Pretty much everyone knows the western world is experiencing one of the worst recoveries on record. This is quite evident when looking at the incredibly long time it took for employment to get back to where it was in 2008, by the tentative growth in GDP, by the weakness in wage inflation, by the stubbornly high unemployment rates, and by the inexplicably low central bank target rates.
In terms of politics, the weak recovery is one of the many reasons a majority of the American public is tired of the sitting Democratic president. With general frustration with the rate of the current economic recovery, one might ask – could the weak recovery have something to do with finance?
The simple answer to this simple question is surely yes. The financial world affects large swaths of the business world, including the price of credit, the price of money, expectations formation, and the divvying up of risk, to name just a few.
Given the importance of the financial world to the economy as a whole, one way to inspect how well the financial sector is doing is looking at employment in the industry.

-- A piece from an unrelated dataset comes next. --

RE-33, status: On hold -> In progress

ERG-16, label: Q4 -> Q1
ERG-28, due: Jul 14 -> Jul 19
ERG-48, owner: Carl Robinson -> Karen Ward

Financial Employment – by President
The figure shows the percentage growth in employment in the financial industry by president. The horizontal axis is the number of months into the given presidency. Perhaps unsurprisingly, financial employment under President Obama is the worst in at least the past 60 years, with total financial employment still 1.2 percent below where it was in January 2008.
Financial employment performed the best under presidents Reagan and Eisenhower, with industry employment up over 27 percent during both individuals’ presidencies. Financial industry employment also performed relatively well under presidents Truman and Clinton at 21 and 18 percent respectively.
One last interesting note is that there’s appears to be a long-term trend towards slower overall growth in the financial industry’s employment practice. This is evident when noticing that the bottom four performing presidencies have been the past four presidents. It, of course, doesn’t explain or excuse the lackluster jobs recovery in the financial industry under President Obama’s watch, but it does point to the fact that there are some underlying trends eating away at employment growth in the financial sector. Unsurprisingly, the same trend is generally present in the overall employment figures, although to a much less noticeable extent.
What’s contributing to the slow financial industry recovery under President Obama?
Interestingly, professional labor market observers can point to at least a couple policy actions that are at least partially to blame for the poor employment recovery in the financial sector.
First, Dodd-Frank. The latest political fireball lobbed at the financial industry has caused financial firms to rethink their role in commodity trading and other “politically sensitive” activities. Second, banks are preparing for Basel III capital requirements and other banking regulations, which certainly put downward pressure on the profitability of certain activities. Both of these are Obama Administration initiatives.
Overall, when looking at employment in the financial industry by presidency, the current Obama Administration comes out on bottom, with presidents Reagan and Eisenhower on top. Among the factors driving the poor recovery in financial industry employment are two policy decisions – Dodd-Frank and Basel III.